Afin de réguler, et en vue de mieux maîtriser la dépense émanant des hôpitaux, la loi précitée alourdit, en outre, les pénalités dont les établissements de santé sont redevables en cas d'augmentation de leurs prescriptions de transports. Nous avions, en effet, constaté que les prescriptions de transport émanaient à 53 % des médecins hospitaliers et que les contrats d'amélioration de la qualité de l'organisation des soins (CAQOS) en matière de transport de patients avaient essentiellement une existence virtuelle. Il est évidemment trop tôt pour mesurer l'effet de cette disposition.
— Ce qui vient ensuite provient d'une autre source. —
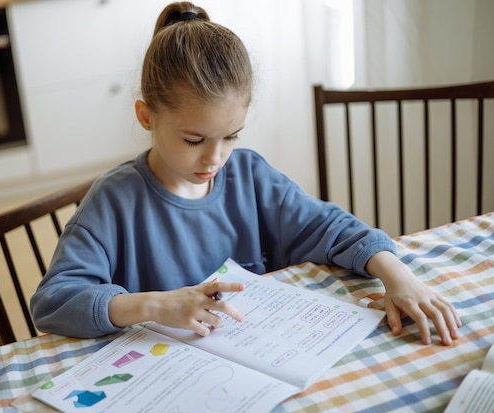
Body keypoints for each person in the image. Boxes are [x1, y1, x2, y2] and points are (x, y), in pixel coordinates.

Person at [30, 1, 461, 345]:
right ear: (146, 115)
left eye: (231, 136)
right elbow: (54, 301)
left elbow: (332, 227)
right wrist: (152, 305)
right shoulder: (114, 201)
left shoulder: (249, 175)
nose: (214, 159)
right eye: (194, 140)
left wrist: (397, 276)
Un décret du 29 août 2012, qui résultait en grande partie de nos travaux, a renforcé les dispositions tendant à réguler l'offre de transports. Ainsi, la transformation d'un VSL en ambulance, qui permettait jusqu'à présent de contourner le plafonnement du parc d'ambulances, est désormais subordonnée à l'avis favorable des ARS. En outre, pour limiter l'attribution de nouvelles autorisations par l'ARS lorsque le plafond calculé en fonction de la population n'est pas atteint, cette attribution n'est plus automatique ; les conditions du transfert de l'autorisation d'exploitation des véhicules sont durcies ; en particulier, la maîtrise des dépenses peut désormais constituer un motif de refus de transfert.
Ces mesures visent à « colmater » certains des points de fuite que nous avions identifiés. Toutefois, elles ne remédient pas au principal défaut que nous avions mis en lumière : l'absence d'articulation entre les dispositifs de régulation applicables aux VSL et ambulances, d'une part, et aux taxis, de l'autre.
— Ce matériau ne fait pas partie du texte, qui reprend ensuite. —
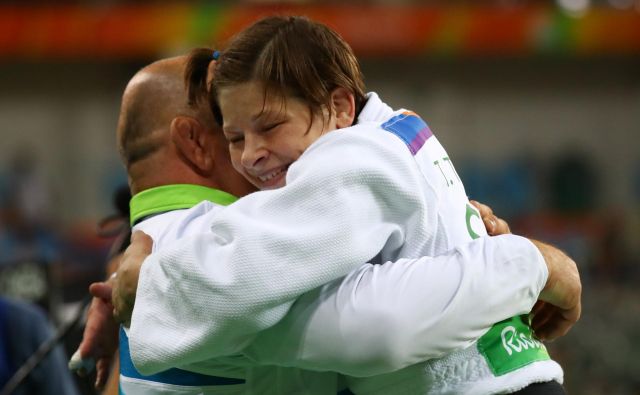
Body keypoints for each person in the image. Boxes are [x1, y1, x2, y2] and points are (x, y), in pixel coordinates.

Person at [116, 27, 580, 392]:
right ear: (198, 142)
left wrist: (151, 285)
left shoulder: (355, 159)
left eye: (270, 126)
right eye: (234, 137)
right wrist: (533, 264)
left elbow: (370, 321)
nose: (252, 154)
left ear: (339, 106)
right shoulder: (395, 134)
Du côté de l'assurance maladie, on peut noter des progrès dont la portée ne peut être encore véritablement appréciée. Il s'agit de la mise en oeuvre effective, qui nous avait été annoncée par la CNAMTS, d'une évolution de son application informatique permettant d'automatiser davantage la liquidation des factures de transport. Les prescriptions sont dématérialisées, les droits des patients vérifiés lors de l'établissement des factures et les pièces justificatives sont elles aussi dématérialisées. Selon les informations fournies par l'assurance maladie, le nombre de rejets a été divisé par deux depuis que les factures sont traitées par ce nouveau système. Toutefois, la diminution du nombre d'incidents bloquants ne signifie pas que les vérifications soient plus efficaces.
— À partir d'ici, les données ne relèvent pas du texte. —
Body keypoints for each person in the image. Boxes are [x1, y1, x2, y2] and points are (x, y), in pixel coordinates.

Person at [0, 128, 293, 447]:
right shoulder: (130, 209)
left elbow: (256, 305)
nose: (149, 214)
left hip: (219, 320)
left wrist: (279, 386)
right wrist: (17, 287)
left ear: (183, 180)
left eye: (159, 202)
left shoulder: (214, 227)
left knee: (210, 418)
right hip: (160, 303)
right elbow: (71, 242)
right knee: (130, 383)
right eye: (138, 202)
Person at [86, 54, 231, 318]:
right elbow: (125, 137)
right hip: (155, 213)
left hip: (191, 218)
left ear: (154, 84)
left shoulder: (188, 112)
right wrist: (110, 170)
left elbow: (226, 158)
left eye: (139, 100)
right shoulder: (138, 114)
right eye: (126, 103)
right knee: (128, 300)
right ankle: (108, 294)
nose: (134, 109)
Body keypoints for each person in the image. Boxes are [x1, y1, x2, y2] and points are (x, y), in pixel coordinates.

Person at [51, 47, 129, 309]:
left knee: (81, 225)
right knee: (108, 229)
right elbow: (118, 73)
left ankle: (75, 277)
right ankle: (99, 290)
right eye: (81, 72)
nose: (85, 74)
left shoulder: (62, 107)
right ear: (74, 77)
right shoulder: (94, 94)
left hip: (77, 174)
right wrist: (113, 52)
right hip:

Dans le cadre de notre campagne de certification des comptes 2013 de la branche maladie, dont nous remettrons le rapport au Parlement courant juin, nous avons étudié plus particulièrement l'indicateur de risque financier résiduel, c'est-à-dire la mesure des anomalies touchant les factures de transport de patients. En 2013, 11 % des règlements de prestations de transport sanitaire ont été affectés par des erreurs de liquidation à caractère définitif, imputables à des anomalies de facturation qui n'ont pas été détectées ni corrigées par les dispositifs de contrôle interne. Ces erreurs ont notamment pour origine l'application de tarifs erronés, des cumuls non autorisés de prestations et l'incohérence du nombre de kilomètres parcourus entre le domicile du patient et le lieu où il a bénéficié d'actes de soins. L'incidence financière de ces erreurs représente 3,4 % du montant total des règlements de prestations de transport de patients pris en charge par le régime général au cours de l'année, soit environ 140 millions d'euros, sur un montant total de 3,36 milliards d'euros répartis entre la branche maladie, qui en absorbe l'essentiel, et, pour une part résiduelle, la branche accidents du travail et maladies professionnelles.